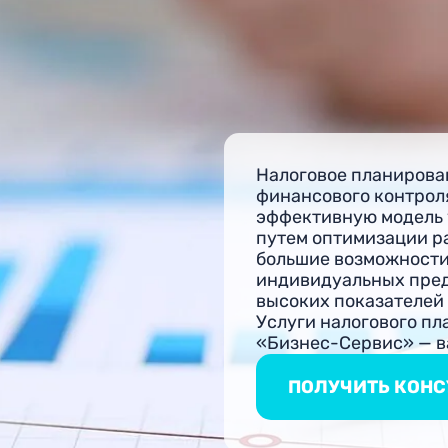
Налоговое планирова
финансового контроля
эффективную модель
путем оптимизации ра
большие возможности
индивидуальных пред
высоких показателей
Услуги налогового п
«Бизнес-Сервис» — в
ПОЛУЧИТЬ КОН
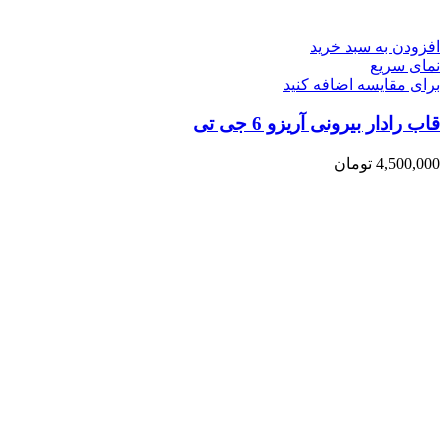
افزودن به سبد خرید
نمای سریع
برای مقایسه اضافه کنید
قاب رادار بیرونی آریزو 6 جی تی
4,500,000
تومان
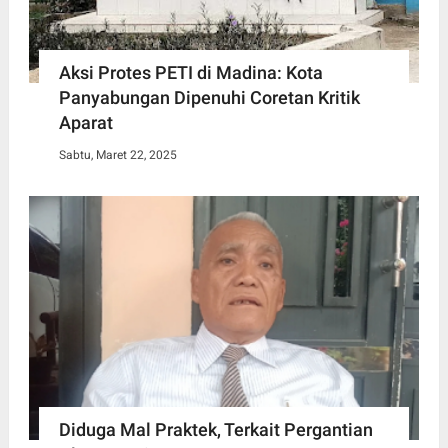
Aksi Protes PETI di Madina: Kota
Panyabungan Dipenuhi Coretan Kritik
Aparat
Sabtu, Maret 22, 2025
Diduga Mal Praktek, Terkait Pergantian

####

§ Task item
Give back all of the entries above exactly, with the pictures excluded.

§ Exercise output
Налоговое планирова
финансового контроля
эффективную модель
путем оптимизации ра
большие возможности
индивидуальных пред
высоких показателей
Услуги налогового п
«Бизнес-Сервис» — в
ПОЛУЧИТЬ КОН
افزودن به سبد خرید
نمای سریع
برای مقایسه اضافه کنید
قاب رادار بیرونی آریزو 6 جی تی
4,500,000
تومان
Aksi Protes PETI di Madina: Kota
Panyabungan Dipenuhi Coretan Kritik
Aparat
Sabtu, Maret 22, 2025
Diduga Mal Praktek, Terkait Pergantian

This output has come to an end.